Question

The work done in moving a particle from a point
(1, 1) to (2, 3) in a plane in force field with potential
U = k(x + y) is
(1) 3k
(2) -3K
(3) K
(4) Zero
​

Answer 1

Answer:  -3K

Explanation:

Answer 2

Answer:

The work done in moving a particle from a point (1, 1) to (2, 3) in a plane in a force field with potential U = k(x + y) is $-3\hat k$ i.e. option (2).

Explanation:

The work done is defined as the dot product of force and displacement between two-point i.e.

$\overrightarrow W=\overrightarrow F.\overrightarrow r$            (1)

The values given in the question are;

$\overrightarrow r_1=(\hat i+\hat j)$

$\overrightarrow r_2=(2\hat i+3\hat j)$

$U = k(x + y)$

$\overrightarrow{F}=-\frac{\delta U}{\delta x} \hat i-\frac{\delta U}{\delta y}\hat j$         (2)

As per question potential energy is,

$\overrightarrow{U}= kx\hat i + ky\hat j$              (3)

By putting equation (3) in equation (2) we get;

$\overrightarrow F= -k\hat i-k\hat j$           (4)

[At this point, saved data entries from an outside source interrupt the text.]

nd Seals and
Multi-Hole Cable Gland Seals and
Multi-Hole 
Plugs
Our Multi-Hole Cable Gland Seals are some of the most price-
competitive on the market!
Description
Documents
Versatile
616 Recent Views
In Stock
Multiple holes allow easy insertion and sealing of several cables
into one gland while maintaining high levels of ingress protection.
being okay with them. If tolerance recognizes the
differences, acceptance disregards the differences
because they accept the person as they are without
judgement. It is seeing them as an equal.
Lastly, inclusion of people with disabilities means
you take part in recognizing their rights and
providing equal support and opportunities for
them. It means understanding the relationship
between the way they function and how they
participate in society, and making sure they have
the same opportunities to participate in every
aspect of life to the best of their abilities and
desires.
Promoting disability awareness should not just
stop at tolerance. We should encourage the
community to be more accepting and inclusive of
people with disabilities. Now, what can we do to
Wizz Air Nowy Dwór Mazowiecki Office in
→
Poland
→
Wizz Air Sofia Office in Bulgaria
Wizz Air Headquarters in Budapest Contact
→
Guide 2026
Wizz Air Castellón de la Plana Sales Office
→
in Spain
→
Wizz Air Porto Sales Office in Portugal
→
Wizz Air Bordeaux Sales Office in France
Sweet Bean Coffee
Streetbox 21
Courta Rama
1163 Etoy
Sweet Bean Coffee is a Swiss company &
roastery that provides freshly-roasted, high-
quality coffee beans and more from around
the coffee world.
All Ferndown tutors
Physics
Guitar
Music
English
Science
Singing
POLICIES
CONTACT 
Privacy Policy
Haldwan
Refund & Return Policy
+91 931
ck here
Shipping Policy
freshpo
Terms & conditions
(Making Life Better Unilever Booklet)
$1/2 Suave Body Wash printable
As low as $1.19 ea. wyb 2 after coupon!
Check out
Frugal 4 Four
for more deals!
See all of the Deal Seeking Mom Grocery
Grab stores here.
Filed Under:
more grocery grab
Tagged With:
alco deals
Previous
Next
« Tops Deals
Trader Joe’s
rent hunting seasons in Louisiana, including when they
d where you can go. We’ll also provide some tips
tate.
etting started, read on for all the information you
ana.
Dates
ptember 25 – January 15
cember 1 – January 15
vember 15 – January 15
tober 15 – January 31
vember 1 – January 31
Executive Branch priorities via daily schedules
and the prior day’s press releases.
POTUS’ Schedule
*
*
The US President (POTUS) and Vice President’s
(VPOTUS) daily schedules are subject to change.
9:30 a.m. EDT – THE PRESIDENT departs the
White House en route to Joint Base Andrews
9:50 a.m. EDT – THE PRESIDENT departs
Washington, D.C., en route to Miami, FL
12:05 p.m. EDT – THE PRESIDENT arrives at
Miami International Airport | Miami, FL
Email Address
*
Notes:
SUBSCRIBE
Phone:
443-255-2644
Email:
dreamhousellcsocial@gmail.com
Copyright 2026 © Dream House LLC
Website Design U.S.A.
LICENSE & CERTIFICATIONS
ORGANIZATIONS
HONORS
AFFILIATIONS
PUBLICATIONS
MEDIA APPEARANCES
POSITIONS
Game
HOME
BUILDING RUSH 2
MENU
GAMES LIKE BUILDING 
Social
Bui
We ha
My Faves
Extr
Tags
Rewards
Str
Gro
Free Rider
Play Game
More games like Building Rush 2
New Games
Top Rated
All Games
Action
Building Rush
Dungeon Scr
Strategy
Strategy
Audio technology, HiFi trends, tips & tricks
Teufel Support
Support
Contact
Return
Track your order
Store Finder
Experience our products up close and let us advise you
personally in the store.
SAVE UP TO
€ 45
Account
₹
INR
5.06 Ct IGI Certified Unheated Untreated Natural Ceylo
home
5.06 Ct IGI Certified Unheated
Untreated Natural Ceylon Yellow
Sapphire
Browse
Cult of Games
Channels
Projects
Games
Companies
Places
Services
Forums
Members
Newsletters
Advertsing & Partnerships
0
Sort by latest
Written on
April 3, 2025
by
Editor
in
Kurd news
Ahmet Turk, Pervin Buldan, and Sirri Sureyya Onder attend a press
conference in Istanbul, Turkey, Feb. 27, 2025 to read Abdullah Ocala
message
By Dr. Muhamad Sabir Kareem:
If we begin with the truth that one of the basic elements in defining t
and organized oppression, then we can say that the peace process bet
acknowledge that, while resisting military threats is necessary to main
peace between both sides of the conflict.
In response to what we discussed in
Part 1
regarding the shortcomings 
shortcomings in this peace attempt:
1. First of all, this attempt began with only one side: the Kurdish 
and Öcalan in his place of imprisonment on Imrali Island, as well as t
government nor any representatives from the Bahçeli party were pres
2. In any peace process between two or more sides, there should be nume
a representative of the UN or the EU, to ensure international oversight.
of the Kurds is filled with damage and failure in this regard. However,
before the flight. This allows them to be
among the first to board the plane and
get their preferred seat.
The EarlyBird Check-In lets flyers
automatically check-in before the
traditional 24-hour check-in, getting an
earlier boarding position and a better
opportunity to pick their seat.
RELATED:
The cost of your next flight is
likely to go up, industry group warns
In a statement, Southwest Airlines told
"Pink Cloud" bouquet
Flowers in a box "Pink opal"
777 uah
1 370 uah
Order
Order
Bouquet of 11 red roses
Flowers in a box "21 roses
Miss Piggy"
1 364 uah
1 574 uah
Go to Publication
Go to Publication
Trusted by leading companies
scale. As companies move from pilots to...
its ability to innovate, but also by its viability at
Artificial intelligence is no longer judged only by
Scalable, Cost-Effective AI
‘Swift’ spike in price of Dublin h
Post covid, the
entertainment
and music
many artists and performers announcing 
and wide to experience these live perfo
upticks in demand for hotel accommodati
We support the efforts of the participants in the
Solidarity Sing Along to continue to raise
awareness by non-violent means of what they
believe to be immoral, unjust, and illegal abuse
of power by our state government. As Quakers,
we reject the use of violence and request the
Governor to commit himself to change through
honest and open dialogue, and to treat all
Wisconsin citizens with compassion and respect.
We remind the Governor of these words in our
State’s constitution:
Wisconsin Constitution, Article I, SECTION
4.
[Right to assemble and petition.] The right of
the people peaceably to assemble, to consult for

Now we only need to find the displacement vector which can be done as follows;

$\overrightarrow r=\overrightarrow r_2 -\overrightarrow r_1$

$\overrightarrow r=(2\hat i+3\hat j)-(\hat i+\hat j)$

$\overrightarrow r=\hat i+\hat 2j$            (5)

By substituting equations (4) and (5) in equation (1) we get;

$\overrightarrow W=( -k\hat i-k\hat j).(\hat i+\hat 2j)$

$\overrightarrow W=-3\hat k$

Hence, The work done in moving a particle from a point (1, 1) to (2, 3) in a plane in a force field with potential U = k(x + y) is $-3\hat k$ i.e. option (2).